28 Feb

Company Spotlight: Trimble

By Catherine McKenna

Earlier this month, the American Geographical Society had the opportunity to speak with Trimble’s Ian Warner, Director of Industry Workforce Development and Innovation, and Michelle Chessler, Vice President of Corporate Marketing. Trimble is an industrial technology company transforming the way the world works. Through their technological applications in various industries, including construction, transportation, agriculture, geospatial, and natural resources, Trimble is able to “connect the digital and physical worlds.” The company was one of the first to take GPS into the commercial market in 1978, at a time when most GPS-related concepts were only military-based. Today, tens of thousands of companies around the world use Trimble’s innovative technologies in their work, quickly becoming an industry standard. They provide solutions that enable their customers to do their jobs more efficiently, while improving workers’ safety and the overall health of the planet. 

Sustainability has been at the core of the company since its inception, and Trimble leads by example, embedding sustainability in their supply chain, offices, and operations. Chessler emphasized how Trimble “takes insights from the land and applies it to something meaningful,” which is particularly seen through their work with precision tech. A few key goals Trimble focuses on that improves planning and logistics and promotes a greener economy are to have the fewest emissions possible, to avoid performing unnecessary tasks twice, to spray minimal pesticides, and to only dig as deep as needed. Location data, precise positioning, and knowing where you are on the Earth is critical in the industries that Trimble works with. Their highly accurate data results in a productive workflow and the ability to make critically informed decisions. When it comes to industrial-scale tasks, precision down to the millimeters is imperative. Having Trimble’s technology that detects accuracy before construction takes place can save companies thousands of dollars in re-work while optimizing operations and benefiting the environment. 

One impressive case study in 2022 involved a project being built by Saunders Construction of a 17-story apartment complex in Denver, Colorado with a unique architectural style and large amounts of exposed concrete.
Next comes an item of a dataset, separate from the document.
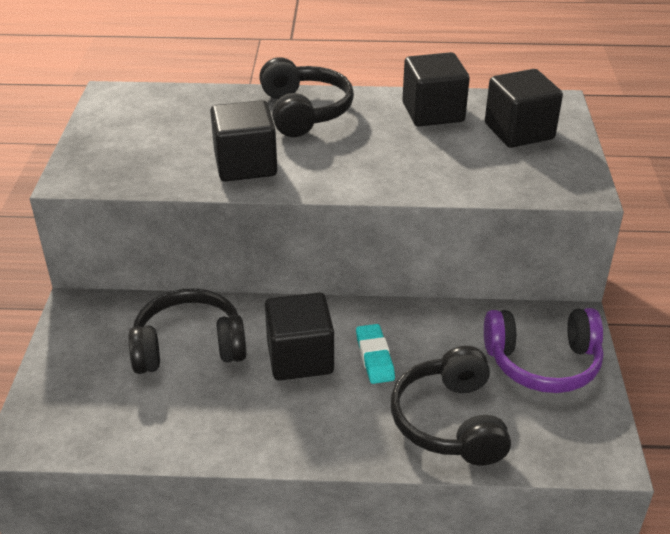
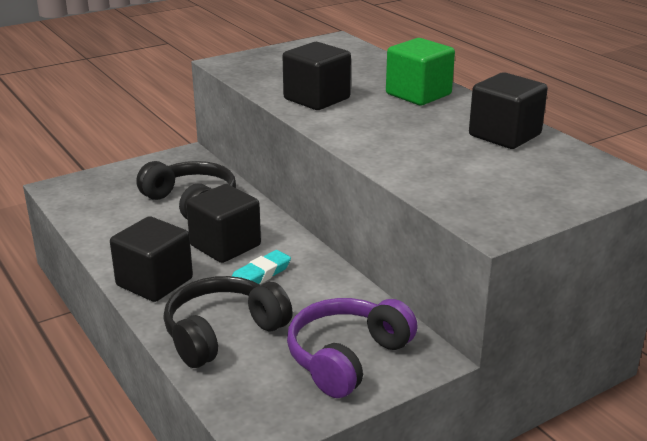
camera: 55 degrees right, 10 degrees down
black headphones [259,57,354,137] -> green cube [386,38,455,105]
purple headphones [484,308,603,393] -> purple headphones turned 75 degrees clockwise [287,298,418,398]
black cube [485,69,563,148] -> black cube moved to [110,216,193,302]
Every single element, down to the light fixtures and mechanical openings, had to be within a quarter-of-an-inch accuracy before the concrete was poured. The Saunders Construction team used a Trimble X7 laser scanner with FieldLink to scan every floor and compared each to a 3D model. Using just a tablet, the team was able to quickly analyze the models directly on-site in order to guarantee precision before pouring the concrete. Just that process alone saved the company around $20,000 – $25,000 per floor and increased the overall efficiency of the site. Aside from time and money, approximately 72 metric tons, 144,000 kgs of carbon, were also saved thanks to Trimble technology and Saunders’ implementation of virtual design and construction (VDC) processes in just the concrete floor placement process alone. This is what Trimble means when it comes to sustainability being built into the company. 

The idea of “right data, right time, right decision” allows for critical information to be accessed at the right moment for those who need it, thus Trimble is elevating productivity and allowing for cleaner and more sustainable work to be done on the planet. While the casual observer of a construction site may not grasp the importance of precision technology or the extremely complex data being collected, they reap the environmental benefits that Trimble’s technologies provide.